Struck down with a heavy attack of the blues over a work-related matter yesterday, I took myself off to The Comedy Lounge at the Hyde Park Hotel. A friend's son Ollie Raison was on the bill, with Aussie comedian Bob Franklin as the headliner. Two breakfast announcers from a radio station were the comperes - they'd been together as an act and as partners for thirteen years, and still bounced off each other well -in a comedic sense, I mean, of course. The first act was a young man who had no timing and no microphone skills ... and very thin material - all 'dunny' humour. But he'll learn - you have to start somewhere, don't you. Claire Hooper was up next. She was very good, especially with her last item - a song sung in a classical style & - surprise surprise - she could sing! The words were the joke and we could hear every one of them. I thought by this stage that my friend's son was gunna be embarrassed if he wasn't topnotch - which, thank goodness, he was. He walked out full of confidence, with a well-devised series of sketches which sequed well into each other. Ah, his mother's face was one of the highlights, of course! Her reactions were far different than the drunken audience who delighted in any colourful joke or aside. By the end of it, she was very proud of her boy - She kept repeating 'I don't know him! I don't know that person!' He had a little cluster of fans around him later, after he came off - including a very drunk older lady who had obviously taken a shine to him! Bob Franklin was very funny - and super relaxed, as is his style. His timing and mike sense were perfect, built up over many years of performance on comedy shows like Jimoen's etc. As a final act, he read some 'poems' from a notebook - a couple to his dog were extremely funny the way he performed them - true 'performance poetry' perhaps ... They'd die on the page but came alive on stage.

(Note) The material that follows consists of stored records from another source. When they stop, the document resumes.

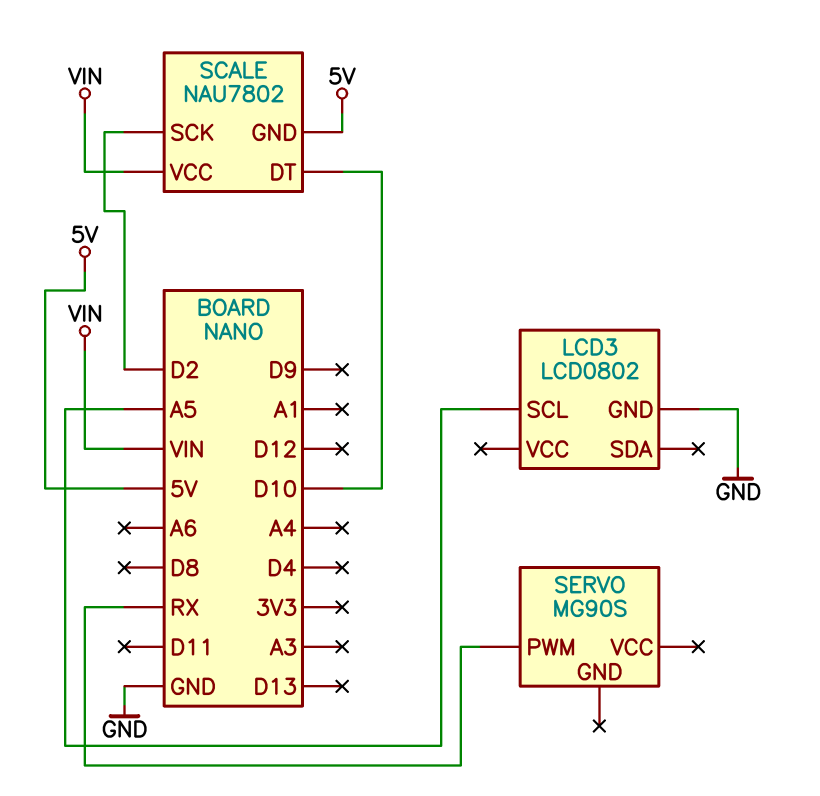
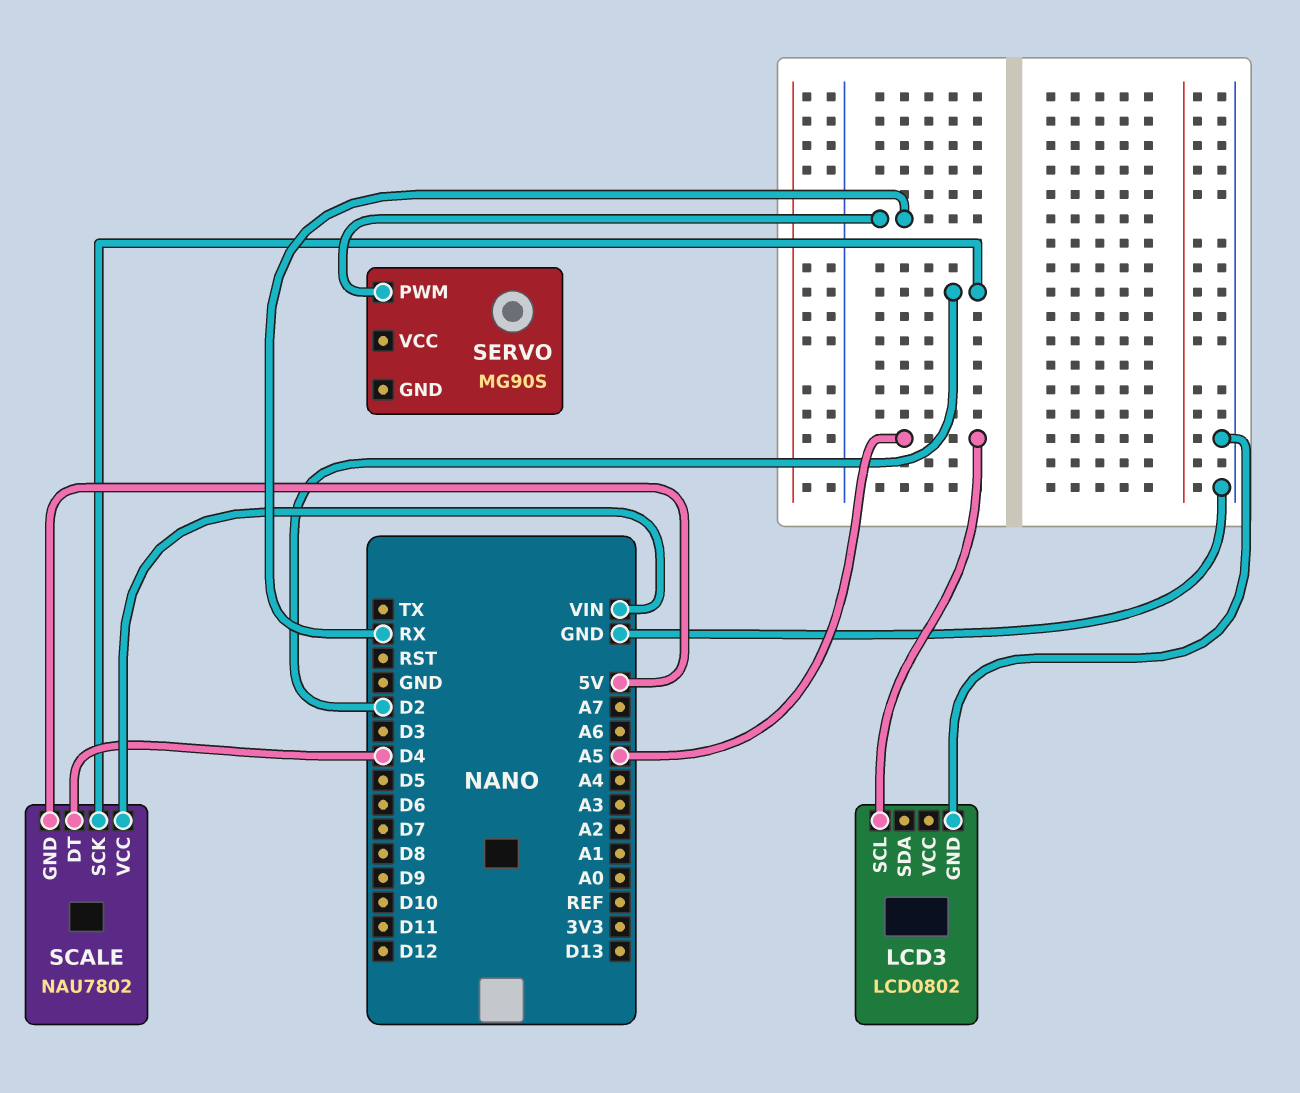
SCALE pin DT: D10 -> D4

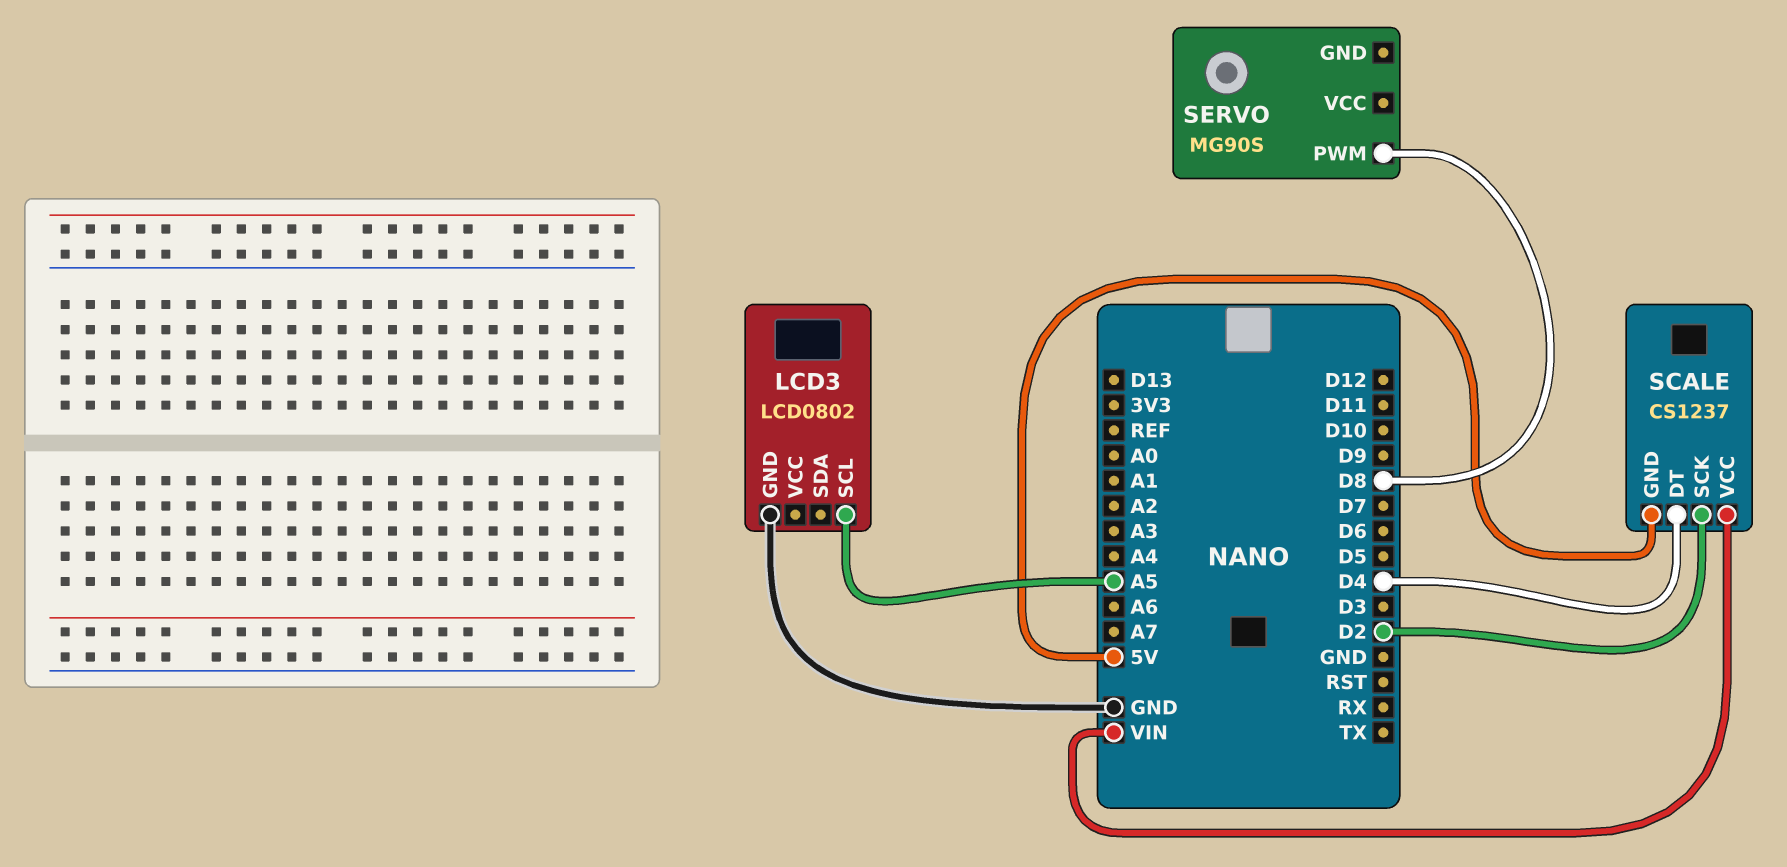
SCALE: NAU7802 -> CS1237
SERVO pin PWM: RX -> D8

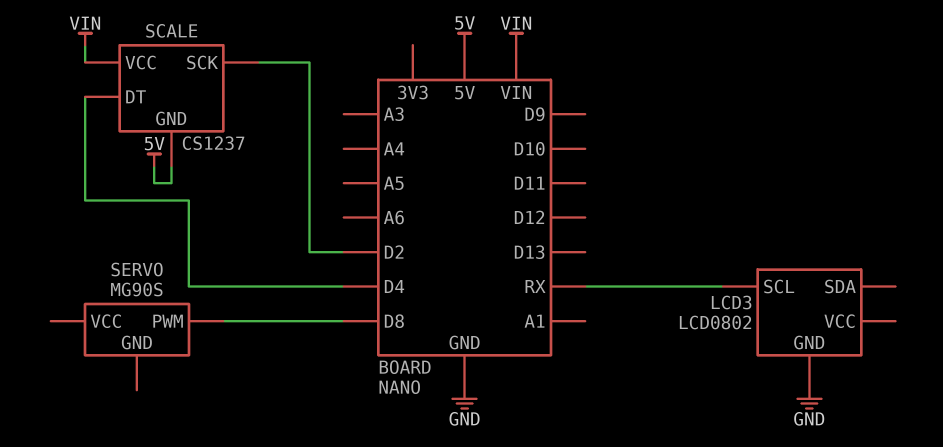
LCD3 pin SCL: A5 -> RX

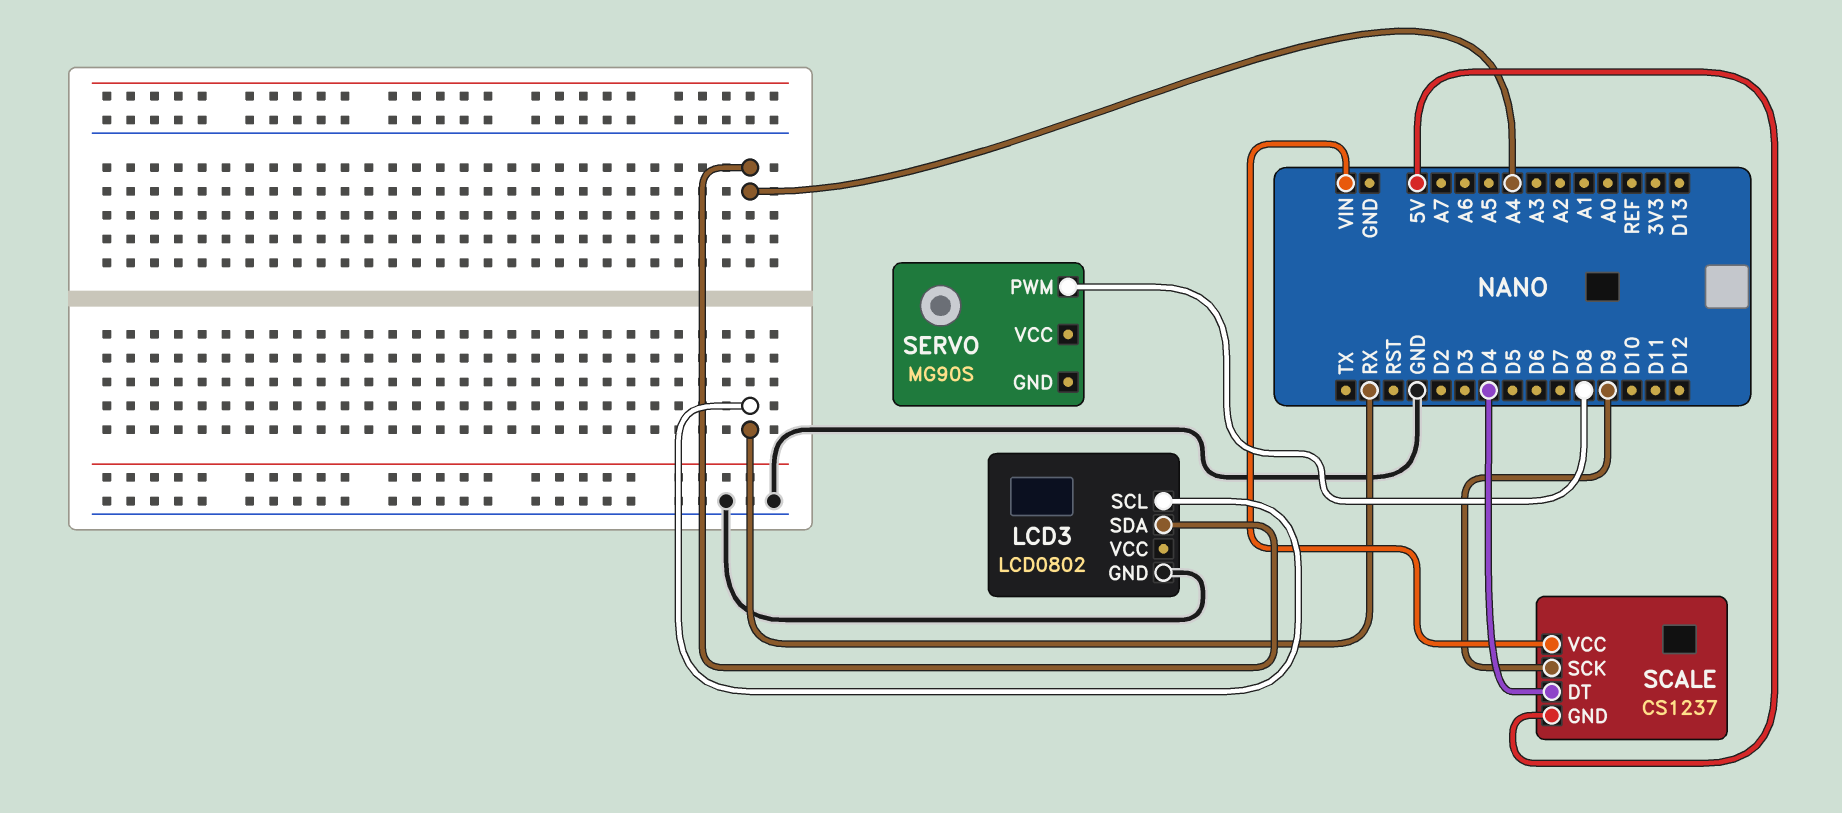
LCD3 pin SDA: none -> A4
SCALE pin SCK: D2 -> D9

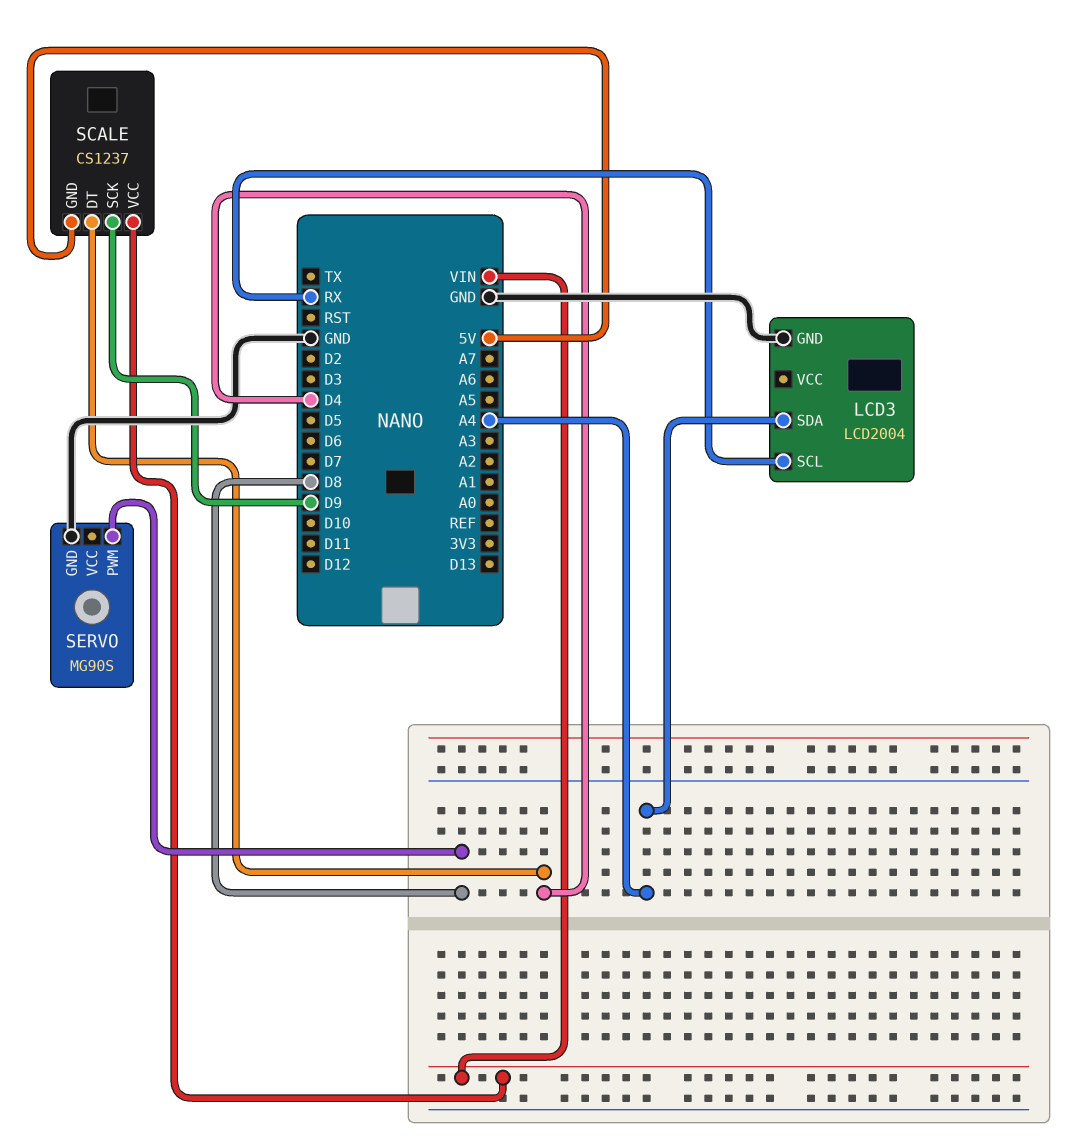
LCD3: LCD0802 -> LCD2004
SERVO pin GND: none -> GND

But my last couple of years contact with a uni must have rubbed off on me: I kept comparing the audience with the audience in the pits at Shakespeare's plays back in merrie olde England. Theatre seems to have lost that common touch these days, but this comedy lounge certainly engaged the audience in a very Rabelaisian fashion.

Where do comedians go for work? Keep your eye out for any such show in your area. This full night's entertainment cost me a mere $15 - That's good value in anybody's book. (In fact, all my books cost more than that!)